For 5 shifts of power an attack with a special effect can do damage AND place an aspect that the target can only escape from by rolling a 5 on an appropriate skill.  If the target has a bad skill, the maneuver can last a very long time, and they have to use their action to remove it.

With a standard maneuver 5 point of power (against a target with a target attribute of 3 or less) will have the effect last for 3 exchanges and do no damage.

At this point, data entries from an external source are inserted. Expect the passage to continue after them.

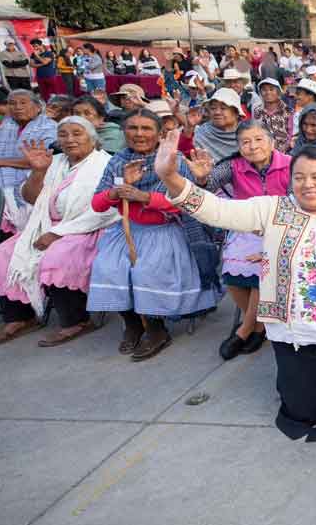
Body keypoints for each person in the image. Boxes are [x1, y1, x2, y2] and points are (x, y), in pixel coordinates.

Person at [155, 129, 316, 441]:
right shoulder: (273, 209)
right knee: (303, 409)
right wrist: (171, 178)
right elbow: (218, 211)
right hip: (292, 332)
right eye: (299, 177)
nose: (308, 184)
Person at [86, 110, 221, 361]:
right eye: (132, 128)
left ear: (160, 133)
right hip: (128, 230)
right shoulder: (117, 161)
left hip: (166, 230)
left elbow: (187, 201)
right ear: (123, 132)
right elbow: (97, 203)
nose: (139, 134)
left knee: (145, 271)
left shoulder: (176, 161)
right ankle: (134, 324)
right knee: (108, 268)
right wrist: (116, 193)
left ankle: (157, 330)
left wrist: (145, 197)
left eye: (146, 128)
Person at [0, 117, 118, 346]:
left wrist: (59, 233)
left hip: (91, 229)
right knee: (3, 253)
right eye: (63, 134)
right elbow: (30, 198)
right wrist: (38, 172)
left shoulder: (107, 164)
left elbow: (108, 211)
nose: (70, 139)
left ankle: (76, 320)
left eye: (77, 133)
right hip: (45, 225)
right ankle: (20, 317)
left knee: (58, 257)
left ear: (92, 138)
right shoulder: (53, 162)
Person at [187, 121, 291, 360]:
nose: (252, 146)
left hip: (282, 227)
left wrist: (273, 229)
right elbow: (208, 183)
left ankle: (245, 329)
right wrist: (202, 180)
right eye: (245, 141)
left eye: (258, 139)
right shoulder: (233, 166)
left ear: (271, 142)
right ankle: (260, 324)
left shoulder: (290, 164)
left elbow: (298, 200)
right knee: (232, 272)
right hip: (246, 228)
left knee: (259, 270)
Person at [0, 90, 59, 232]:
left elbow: (40, 160)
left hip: (30, 181)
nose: (17, 107)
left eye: (23, 102)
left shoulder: (49, 126)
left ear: (37, 107)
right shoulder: (5, 121)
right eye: (12, 103)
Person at [193, 88, 246, 159]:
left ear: (236, 113)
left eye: (223, 108)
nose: (217, 112)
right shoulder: (202, 134)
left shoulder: (248, 133)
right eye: (213, 108)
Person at [253, 78, 293, 152]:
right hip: (263, 150)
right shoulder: (257, 111)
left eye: (271, 89)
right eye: (264, 90)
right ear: (260, 93)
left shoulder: (287, 110)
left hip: (284, 151)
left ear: (278, 92)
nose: (268, 92)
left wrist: (284, 148)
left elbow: (290, 133)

I'm not sure it's that bad:
"These weapons [stun guns, tazers, tranc darts, some poisons] should still get ratings based on the guidelines given in Playing the Game (page 202), but instead of applying the Weapon rating as stress on an attack, the attacker might instead opt to impose a temporary aspect on the target (as though he'd performed a maneuver) in addition to the stress from the attack roll... [nets] can have their ratings sacrificed to enter the target in a grapple...
In either case, rolls to overcome these secondary effects are made against the weapon's rating; use the rating as the basis for rolling the opposition -- i.e., Weapon:2 = Fair (+2)" (YS 326)

So it sounds like the caster has to commit to a Weapon Rating for the spell, just like a tranqulizer gun has to have a Weapon Rating even if it is only meant to knock out its target or achieve some other Special Effect. Wish I had found this section when I was trying to model tranq guns!

If I understand it correctly, it means that for such an attack option, it doesn't matter what the Weapon rating is (even as low as Weapon:1), it still places the Aspect if successful, but the target rolls against the Weapon rating itself, not the final roll.

Or would the attacker's Weapon + shifts have to equal at least 3 to place the Aspect?